"""
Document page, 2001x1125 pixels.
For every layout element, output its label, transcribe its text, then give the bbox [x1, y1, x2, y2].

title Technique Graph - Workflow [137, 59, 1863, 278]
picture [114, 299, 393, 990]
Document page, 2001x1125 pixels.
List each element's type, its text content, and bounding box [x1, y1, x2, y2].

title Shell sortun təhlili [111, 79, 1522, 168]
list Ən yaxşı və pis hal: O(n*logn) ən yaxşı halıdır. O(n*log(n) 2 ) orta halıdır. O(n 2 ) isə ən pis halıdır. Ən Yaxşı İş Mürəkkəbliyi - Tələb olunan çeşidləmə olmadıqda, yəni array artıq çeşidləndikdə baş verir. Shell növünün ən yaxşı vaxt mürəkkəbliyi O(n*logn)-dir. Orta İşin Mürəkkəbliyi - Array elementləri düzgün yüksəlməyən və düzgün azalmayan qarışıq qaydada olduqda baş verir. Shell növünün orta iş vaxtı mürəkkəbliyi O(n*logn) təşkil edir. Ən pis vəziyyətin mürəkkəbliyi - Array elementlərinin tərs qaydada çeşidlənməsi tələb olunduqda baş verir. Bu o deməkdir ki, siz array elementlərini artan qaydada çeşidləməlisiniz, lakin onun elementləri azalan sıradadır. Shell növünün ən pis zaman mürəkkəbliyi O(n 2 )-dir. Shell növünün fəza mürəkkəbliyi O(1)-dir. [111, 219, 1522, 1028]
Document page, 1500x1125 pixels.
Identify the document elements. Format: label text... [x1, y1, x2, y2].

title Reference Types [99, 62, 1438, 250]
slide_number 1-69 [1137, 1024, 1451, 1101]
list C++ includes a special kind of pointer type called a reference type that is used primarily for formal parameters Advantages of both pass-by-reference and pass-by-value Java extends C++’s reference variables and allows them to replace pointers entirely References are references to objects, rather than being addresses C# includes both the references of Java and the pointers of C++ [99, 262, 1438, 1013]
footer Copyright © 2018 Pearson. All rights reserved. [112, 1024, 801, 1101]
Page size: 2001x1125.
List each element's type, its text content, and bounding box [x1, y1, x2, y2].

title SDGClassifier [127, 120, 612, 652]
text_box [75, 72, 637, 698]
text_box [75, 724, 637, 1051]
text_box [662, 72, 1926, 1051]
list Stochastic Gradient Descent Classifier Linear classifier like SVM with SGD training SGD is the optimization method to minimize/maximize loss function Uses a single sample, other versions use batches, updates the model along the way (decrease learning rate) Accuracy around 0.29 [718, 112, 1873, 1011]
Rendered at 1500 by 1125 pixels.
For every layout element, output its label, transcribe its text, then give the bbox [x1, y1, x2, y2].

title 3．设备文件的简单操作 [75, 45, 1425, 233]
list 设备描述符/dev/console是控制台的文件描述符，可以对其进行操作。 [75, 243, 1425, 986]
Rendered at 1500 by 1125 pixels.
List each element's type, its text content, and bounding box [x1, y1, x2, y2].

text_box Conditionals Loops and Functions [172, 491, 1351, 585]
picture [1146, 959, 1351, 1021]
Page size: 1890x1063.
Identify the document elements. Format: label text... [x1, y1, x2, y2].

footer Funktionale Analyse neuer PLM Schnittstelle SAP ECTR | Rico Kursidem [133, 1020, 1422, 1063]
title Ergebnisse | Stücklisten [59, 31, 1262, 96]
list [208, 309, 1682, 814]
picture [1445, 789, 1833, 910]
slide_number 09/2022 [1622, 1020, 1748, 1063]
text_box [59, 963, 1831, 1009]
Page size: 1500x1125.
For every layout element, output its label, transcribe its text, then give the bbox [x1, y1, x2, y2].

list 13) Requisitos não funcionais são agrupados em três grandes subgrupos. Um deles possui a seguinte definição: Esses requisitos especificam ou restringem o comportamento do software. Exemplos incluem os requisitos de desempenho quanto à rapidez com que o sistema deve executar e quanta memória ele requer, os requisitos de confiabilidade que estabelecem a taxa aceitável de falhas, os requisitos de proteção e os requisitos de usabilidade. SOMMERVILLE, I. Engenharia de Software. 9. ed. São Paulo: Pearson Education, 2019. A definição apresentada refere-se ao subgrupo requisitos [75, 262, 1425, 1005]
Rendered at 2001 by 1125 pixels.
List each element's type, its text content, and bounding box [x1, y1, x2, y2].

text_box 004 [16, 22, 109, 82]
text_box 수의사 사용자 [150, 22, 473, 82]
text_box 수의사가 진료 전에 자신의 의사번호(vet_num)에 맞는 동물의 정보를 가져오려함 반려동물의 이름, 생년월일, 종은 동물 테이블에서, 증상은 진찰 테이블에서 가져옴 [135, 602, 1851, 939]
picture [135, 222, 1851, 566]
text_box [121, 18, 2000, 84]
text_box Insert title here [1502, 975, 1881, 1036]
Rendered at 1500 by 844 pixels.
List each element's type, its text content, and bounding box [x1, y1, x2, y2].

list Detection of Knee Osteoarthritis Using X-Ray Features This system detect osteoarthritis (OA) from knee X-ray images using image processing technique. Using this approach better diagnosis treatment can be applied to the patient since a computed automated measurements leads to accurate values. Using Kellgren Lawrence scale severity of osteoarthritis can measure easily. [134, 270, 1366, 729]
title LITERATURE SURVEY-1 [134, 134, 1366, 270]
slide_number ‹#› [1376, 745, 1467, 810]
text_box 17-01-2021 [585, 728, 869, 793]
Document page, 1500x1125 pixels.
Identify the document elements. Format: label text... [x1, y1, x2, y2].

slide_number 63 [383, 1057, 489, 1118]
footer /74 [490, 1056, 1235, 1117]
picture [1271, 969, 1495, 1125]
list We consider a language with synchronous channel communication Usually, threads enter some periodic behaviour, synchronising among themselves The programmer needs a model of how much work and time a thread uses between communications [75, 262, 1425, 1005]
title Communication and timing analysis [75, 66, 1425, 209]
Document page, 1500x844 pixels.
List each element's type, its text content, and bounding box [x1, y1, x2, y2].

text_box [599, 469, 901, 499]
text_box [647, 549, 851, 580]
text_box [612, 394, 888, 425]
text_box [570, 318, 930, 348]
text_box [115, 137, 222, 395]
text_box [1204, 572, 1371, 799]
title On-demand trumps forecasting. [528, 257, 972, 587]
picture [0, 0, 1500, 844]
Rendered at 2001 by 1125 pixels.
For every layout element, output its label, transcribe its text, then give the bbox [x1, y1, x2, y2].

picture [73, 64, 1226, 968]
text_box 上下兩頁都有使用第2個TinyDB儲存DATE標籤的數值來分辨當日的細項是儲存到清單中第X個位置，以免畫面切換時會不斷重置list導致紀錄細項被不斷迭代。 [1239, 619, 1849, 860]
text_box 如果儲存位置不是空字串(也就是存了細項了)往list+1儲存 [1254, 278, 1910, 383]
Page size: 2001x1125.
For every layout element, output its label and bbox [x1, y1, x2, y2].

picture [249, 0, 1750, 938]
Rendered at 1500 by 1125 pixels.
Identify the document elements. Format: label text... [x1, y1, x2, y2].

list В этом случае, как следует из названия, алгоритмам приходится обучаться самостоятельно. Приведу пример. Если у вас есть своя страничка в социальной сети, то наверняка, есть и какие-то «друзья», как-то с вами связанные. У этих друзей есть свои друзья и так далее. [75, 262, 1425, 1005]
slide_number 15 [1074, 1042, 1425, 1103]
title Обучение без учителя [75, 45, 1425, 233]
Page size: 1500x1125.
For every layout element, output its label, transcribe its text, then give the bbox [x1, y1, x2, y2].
"""
[EXERCISE DESCRIPTION] Write the listing out once more, keeping each word as it is.

[TASK RESPONSE]
Document page, 2001x1125 pixels.
For every layout element, output its label, transcribe its text, then give the bbox [x1, y1, x2, y2].

title Technique Graph - Workflow [137, 59, 1863, 278]
picture [114, 299, 393, 990]
Document page, 2001x1125 pixels.
List each element's type, its text content, and bounding box [x1, y1, x2, y2].

title Shell sortun təhlili [111, 79, 1522, 168]
list Ən yaxşı və pis hal: O(n*logn) ən yaxşı halıdır. O(n*log(n) 2 ) orta halıdır. O(n 2 ) isə ən pis halıdır. Ən Yaxşı İş Mürəkkəbliyi - Tələb olunan çeşidləmə olmadıqda, yəni array artıq çeşidləndikdə baş verir. Shell növünün ən yaxşı vaxt mürəkkəbliyi O(n*logn)-dir. Orta İşin Mürəkkəbliyi - Array elementləri düzgün yüksəlməyən və düzgün azalmayan qarışıq qaydada olduqda baş verir. Shell növünün orta iş vaxtı mürəkkəbliyi O(n*logn) təşkil edir. Ən pis vəziyyətin mürəkkəbliyi - Array elementlərinin tərs qaydada çeşidlənməsi tələb olunduqda baş verir. Bu o deməkdir ki, siz array elementlərini artan qaydada çeşidləməlisiniz, lakin onun elementləri azalan sıradadır. Shell növünün ən pis zaman mürəkkəbliyi O(n 2 )-dir. Shell növünün fəza mürəkkəbliyi O(1)-dir. [111, 219, 1522, 1028]
Document page, 1500x1125 pixels.
Identify the document elements. Format: label text... [x1, y1, x2, y2].

title Reference Types [99, 62, 1438, 250]
slide_number 1-69 [1137, 1024, 1451, 1101]
list C++ includes a special kind of pointer type called a reference type that is used primarily for formal parameters Advantages of both pass-by-reference and pass-by-value Java extends C++’s reference variables and allows them to replace pointers entirely References are references to objects, rather than being addresses C# includes both the references of Java and the pointers of C++ [99, 262, 1438, 1013]
footer Copyright © 2018 Pearson. All rights reserved. [112, 1024, 801, 1101]
Page size: 2001x1125.
List each element's type, its text content, and bounding box [x1, y1, x2, y2].

title SDGClassifier [127, 120, 612, 652]
text_box [75, 72, 637, 698]
text_box [75, 724, 637, 1051]
text_box [662, 72, 1926, 1051]
list Stochastic Gradient Descent Classifier Linear classifier like SVM with SGD training SGD is the optimization method to minimize/maximize loss function Uses a single sample, other versions use batches, updates the model along the way (decrease learning rate) Accuracy around 0.29 [718, 112, 1873, 1011]
Rendered at 1500 by 1125 pixels.
For every layout element, output its label, transcribe its text, then give the bbox [x1, y1, x2, y2].

title 3．设备文件的简单操作 [75, 45, 1425, 233]
list 设备描述符/dev/console是控制台的文件描述符，可以对其进行操作。 [75, 243, 1425, 986]
Rendered at 1500 by 1125 pixels.
List each element's type, its text content, and bounding box [x1, y1, x2, y2].

text_box Conditionals Loops and Functions [172, 491, 1351, 585]
picture [1146, 959, 1351, 1021]
Page size: 1890x1063.
Identify the document elements. Format: label text... [x1, y1, x2, y2].

footer Funktionale Analyse neuer PLM Schnittstelle SAP ECTR | Rico Kursidem [133, 1020, 1422, 1063]
title Ergebnisse | Stücklisten [59, 31, 1262, 96]
list [208, 309, 1682, 814]
picture [1445, 789, 1833, 910]
slide_number 09/2022 [1622, 1020, 1748, 1063]
text_box [59, 963, 1831, 1009]
Page size: 1500x1125.
For every layout element, output its label, transcribe its text, then give the bbox [x1, y1, x2, y2].

list 13) Requisitos não funcionais são agrupados em três grandes subgrupos. Um deles possui a seguinte definição: Esses requisitos especificam ou restringem o comportamento do software. Exemplos incluem os requisitos de desempenho quanto à rapidez com que o sistema deve executar e quanta memória ele requer, os requisitos de confiabilidade que estabelecem a taxa aceitável de falhas, os requisitos de proteção e os requisitos de usabilidade. SOMMERVILLE, I. Engenharia de Software. 9. ed. São Paulo: Pearson Education, 2019. A definição apresentada refere-se ao subgrupo requisitos [75, 262, 1425, 1005]
Rendered at 2001 by 1125 pixels.
List each element's type, its text content, and bounding box [x1, y1, x2, y2].

text_box 004 [16, 22, 109, 82]
text_box 수의사 사용자 [150, 22, 473, 82]
text_box 수의사가 진료 전에 자신의 의사번호(vet_num)에 맞는 동물의 정보를 가져오려함 반려동물의 이름, 생년월일, 종은 동물 테이블에서, 증상은 진찰 테이블에서 가져옴 [135, 602, 1851, 939]
picture [135, 222, 1851, 566]
text_box [121, 18, 2000, 84]
text_box Insert title here [1502, 975, 1881, 1036]
Rendered at 1500 by 844 pixels.
List each element's type, its text content, and bounding box [x1, y1, x2, y2].

list Detection of Knee Osteoarthritis Using X-Ray Features This system detect osteoarthritis (OA) from knee X-ray images using image processing technique. Using this approach better diagnosis treatment can be applied to the patient since a computed automated measurements leads to accurate values. Using Kellgren Lawrence scale severity of osteoarthritis can measure easily. [134, 270, 1366, 729]
title LITERATURE SURVEY-1 [134, 134, 1366, 270]
slide_number ‹#› [1376, 745, 1467, 810]
text_box 17-01-2021 [585, 728, 869, 793]
Document page, 1500x1125 pixels.
Identify the document elements. Format: label text... [x1, y1, x2, y2].

slide_number 63 [383, 1057, 489, 1118]
footer /74 [490, 1056, 1235, 1117]
picture [1271, 969, 1495, 1125]
list We consider a language with synchronous channel communication Usually, threads enter some periodic behaviour, synchronising among themselves The programmer needs a model of how much work and time a thread uses between communications [75, 262, 1425, 1005]
title Communication and timing analysis [75, 66, 1425, 209]
Document page, 1500x844 pixels.
List each element's type, its text content, and bounding box [x1, y1, x2, y2].

text_box [599, 469, 901, 499]
text_box [647, 549, 851, 580]
text_box [612, 394, 888, 425]
text_box [570, 318, 930, 348]
text_box [115, 137, 222, 395]
text_box [1204, 572, 1371, 799]
title On-demand trumps forecasting. [528, 257, 972, 587]
picture [0, 0, 1500, 844]
Rendered at 2001 by 1125 pixels.
For every layout element, output its label, transcribe its text, then give the bbox [x1, y1, x2, y2].

picture [73, 64, 1226, 968]
text_box 上下兩頁都有使用第2個TinyDB儲存DATE標籤的數值來分辨當日的細項是儲存到清單中第X個位置，以免畫面切換時會不斷重置list導致紀錄細項被不斷迭代。 [1239, 619, 1849, 860]
text_box 如果儲存位置不是空字串(也就是存了細項了)往list+1儲存 [1254, 278, 1910, 383]
Page size: 2001x1125.
For every layout element, output its label and bbox [x1, y1, x2, y2].

picture [249, 0, 1750, 938]
Rendered at 1500 by 1125 pixels.
Identify the document elements. Format: label text... [x1, y1, x2, y2].

list В этом случае, как следует из названия, алгоритмам приходится обучаться самостоятельно. Приведу пример. Если у вас есть своя страничка в социальной сети, то наверняка, есть и какие-то «друзья», как-то с вами связанные. У этих друзей есть свои друзья и так далее. [75, 262, 1425, 1005]
slide_number 15 [1074, 1042, 1425, 1103]
title Обучение без учителя [75, 45, 1425, 233]
Page size: 1500x1125.
For every layout element, output its label, transcribe its text, then give the bbox [x1, y1, x2, y2].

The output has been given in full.